Na ocasião, integrantes da uniformizada realizavam um protesto em frente à sede da Crefisa — patrocinadora do Palmeiras e empresa da qual Leila é dona —, pedindo que a presidente trouxesse reforços ao time, ironizando a compra de um avião que será utilizado pelo clube em algumas ocasiões e cobrando ingressos mais baratos.
Em resposta a essas indagações, a presidente disse, posteriormente, achar contraditória essa cobrança. “De um lado, o torcedor quer reforços, quer investimento em contratação de jogador. Do outro, quer ingresso barato. Contratação de jogador se faz com dinheiro. Futebol de alta performance se faz com dinheiro.”

Dados:

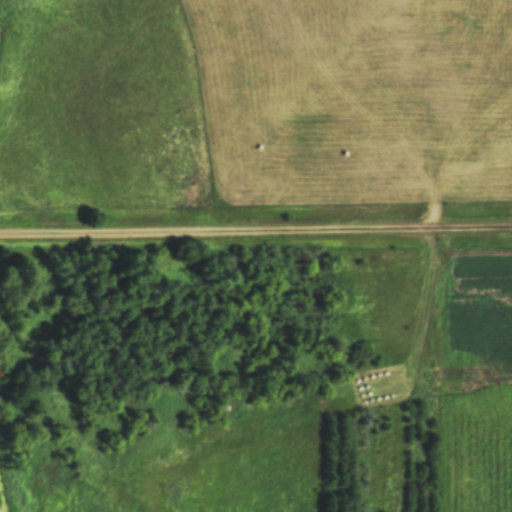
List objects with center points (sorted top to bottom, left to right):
road: (256, 226)
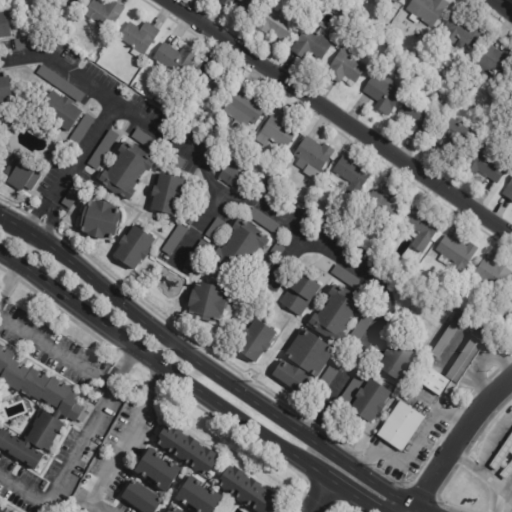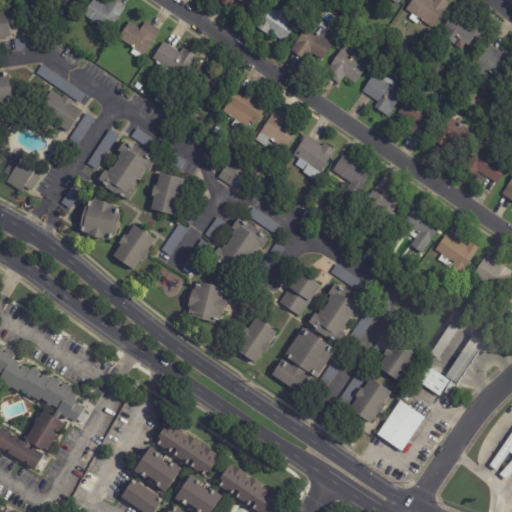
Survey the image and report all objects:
building: (73, 0)
building: (397, 0)
building: (74, 1)
building: (389, 1)
building: (236, 5)
building: (238, 6)
building: (427, 10)
building: (427, 10)
building: (104, 14)
building: (104, 14)
building: (276, 22)
building: (276, 23)
building: (4, 24)
building: (5, 26)
building: (459, 30)
building: (461, 33)
building: (138, 37)
building: (139, 37)
building: (23, 44)
building: (310, 44)
building: (311, 45)
building: (93, 58)
building: (174, 58)
building: (493, 59)
building: (173, 60)
building: (494, 60)
road: (61, 66)
building: (345, 66)
building: (345, 68)
building: (60, 83)
building: (208, 84)
building: (59, 85)
building: (211, 85)
building: (139, 87)
building: (4, 88)
building: (5, 90)
building: (382, 94)
building: (383, 94)
building: (157, 99)
building: (244, 108)
building: (60, 109)
building: (244, 109)
building: (60, 112)
building: (416, 117)
building: (416, 117)
road: (336, 118)
building: (197, 120)
building: (82, 128)
building: (217, 129)
building: (82, 130)
building: (277, 131)
building: (277, 131)
building: (455, 134)
building: (452, 136)
building: (102, 149)
building: (157, 149)
building: (103, 150)
building: (311, 156)
building: (312, 156)
building: (484, 164)
building: (486, 164)
building: (257, 166)
road: (71, 167)
building: (126, 171)
building: (127, 172)
building: (351, 172)
building: (23, 174)
building: (22, 175)
building: (231, 176)
building: (352, 176)
building: (232, 177)
building: (508, 190)
building: (508, 192)
building: (74, 194)
building: (167, 194)
building: (167, 195)
building: (296, 196)
building: (387, 203)
building: (385, 207)
building: (193, 215)
building: (100, 220)
building: (263, 220)
building: (100, 221)
building: (263, 221)
road: (198, 225)
building: (421, 228)
building: (422, 229)
building: (215, 230)
road: (316, 238)
building: (174, 240)
building: (174, 240)
building: (134, 247)
building: (240, 247)
building: (135, 248)
building: (241, 249)
building: (278, 251)
building: (455, 251)
building: (456, 256)
building: (196, 257)
road: (504, 262)
building: (265, 269)
building: (491, 273)
building: (492, 276)
building: (350, 283)
building: (300, 293)
building: (300, 295)
building: (207, 301)
building: (208, 303)
building: (509, 304)
building: (508, 305)
building: (336, 313)
building: (336, 317)
road: (153, 322)
building: (362, 325)
building: (360, 331)
building: (256, 340)
building: (443, 341)
building: (257, 342)
building: (444, 344)
building: (397, 358)
building: (303, 361)
building: (305, 362)
building: (399, 362)
road: (123, 368)
building: (367, 370)
building: (451, 370)
building: (330, 372)
building: (451, 372)
building: (331, 374)
building: (38, 385)
road: (187, 385)
road: (112, 389)
building: (370, 400)
building: (372, 402)
building: (35, 409)
building: (82, 418)
building: (400, 425)
building: (402, 426)
building: (360, 433)
building: (33, 439)
road: (493, 441)
road: (124, 442)
building: (186, 449)
building: (187, 449)
building: (91, 456)
building: (503, 460)
building: (504, 460)
building: (157, 470)
building: (158, 470)
road: (357, 470)
road: (479, 471)
building: (247, 490)
building: (248, 490)
road: (505, 492)
road: (318, 495)
building: (197, 496)
building: (198, 496)
building: (141, 497)
building: (137, 499)
road: (496, 506)
road: (411, 508)
road: (419, 508)
building: (172, 510)
building: (175, 510)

Problemas a resolver:
1) Responda, com base no texto sobre o protesto da torcida do Palmeiras:
(a) Em frente à sede de qual empresa os integrantes da uniformizada protestavam?
(b) Além de reforços para o time, o que os manifestantes cobravam?
(c) Como a presidente classificou essa cobrança?
2) Dê continuidade ao texto sobre o protesto da torcida do Palmeiras a partir da última frase apresentada.

Respostas às tarefas:
1)
(a) Em frente à sede da Crefisa.
(b) Cobravam ingressos mais baratos.
(c) Ela disse achar a cobrança contraditória.

2)
José Paulo Florenzano aponta que, historicamente, há uma relação íntima entre torcer e protestar. “O que há, ao longo do tempo, é a alternância nessa postura mais crítica de protesto. Então, em determinados momentos essas torcidas adotam uma postura mais crítica e, em outros, elas acabam entrando em um jogo de toma lá dá cá com esses dirigentes”, aponta o professor.
A relação da presidente do clube com a organizada, entretanto, não foi sempre ruim. A Crefisa havia patrocinado os desfiles de carnaval da Mancha de 2016 a 2022, aumentando gradativamente a quantia financeira cedida à escola de samba por meio da Lei Rouanet. Nesse período, a escola, que nunca havia sido campeã do carnaval em São Paulo, venceu o desfile duas vezes, em 2019 e 2022. Foi em 2022, porém, que a presidente do Palmeiras e dona da Crefisa rompeu relações com a organizada. A empresa não patrocinou o desfile da Mancha em 2023, ano em que os protestos da uniformizada se tornaram mais frequentes.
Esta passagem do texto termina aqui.